Wednesday, January 20, 2016

Predator, Prey

Predator, Prey by Rob Sanders. Book Two in The Black Library's 'The Beast Arises' series, originally published January, 2016. Approx. 256 pages.

Last month, The Black Library kicked off their ambitious new series 'The Beast Arises' with the solid, but not stellar I Am Slaughter, by fan favorite Dan Abnett. That might sound a tad negative; perhaps I should say that it was Very Good, and not at all bad. For Volume 2, they enlisted the authorial skills of another prose powerhouse in their vast stable, Rob Sanders.

I'm guessing reaction is going to be mixed here; the BL audience is a varied group, and they have a crop of authors with diverse writing styles to match. This is something forever in BL's credit. So, although I can understand the wide excitement over Abnett's entry. I was personally looking forward to Sanders' entry more. To me, he is a defter wordsmith, and his masterful usage of figurative language is the best of all the authors in the Library.

But then, other concerns arise. Those regarding a "Book 2". All the initial framework was laid out in the first volume, would the second be simply a vessel to carry those storylines along until the next installment? Or would Sanders find a way to improve, intensify, and introduce more angles? Luckily, the answer is the latter, and the makes Predator, Prey a superior book to I Am Slaughter.

Supplied records »
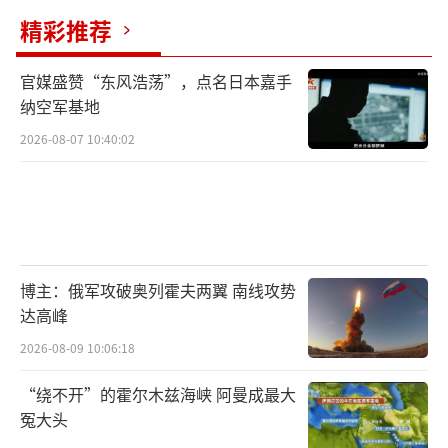
精彩推荐
官媒盛赞“东风浩荡”，点名日本嘉手
纳空军基地
2026-08-07 10:40:02
博主：俄军攻破奥列霍夫两翼 南线攻势
达高峰
2026-08-09 10:06:18
“绕不开”的霍尔木兹海峡 阿曼成最大
冤大头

Explore the material »
- a) Could you return the stretch from "I'm guessing reaction" through "I Am Slaughter." in the Predator, Prey review, copied word for word?
- b) Will you retype every line of the records word for word, leaving out the pictures?

List of solutions »
- a)
I'm guessing reaction is going to be mixed here; the BL audience is a varied group, and they have a crop of authors with diverse writing styles to match. This is something forever in BL's credit. So, although I can understand the wide excitement over Abnett's entry. I was personally looking forward to Sanders' entry more. To me, he is a defter wordsmith, and his masterful usage of figurative language is the best of all the authors in the Library.

But then, other concerns arise. Those regarding a "Book 2". All the initial framework was laid out in the first volume, would the second be simply a vessel to carry those storylines along until the next installment? Or would Sanders find a way to improve, intensify, and introduce more angles? Luckily, the answer is the latter, and the makes Predator, Prey a superior book to I Am Slaughter.

- b)
精彩推荐
官媒盛赞“东风浩荡”，点名日本嘉手
纳空军基地
2026-08-07 10:40:02
博主：俄军攻破奥列霍夫两翼 南线攻势
达高峰
2026-08-09 10:06:18
“绕不开”的霍尔木兹海峡 阿曼成最大
冤大头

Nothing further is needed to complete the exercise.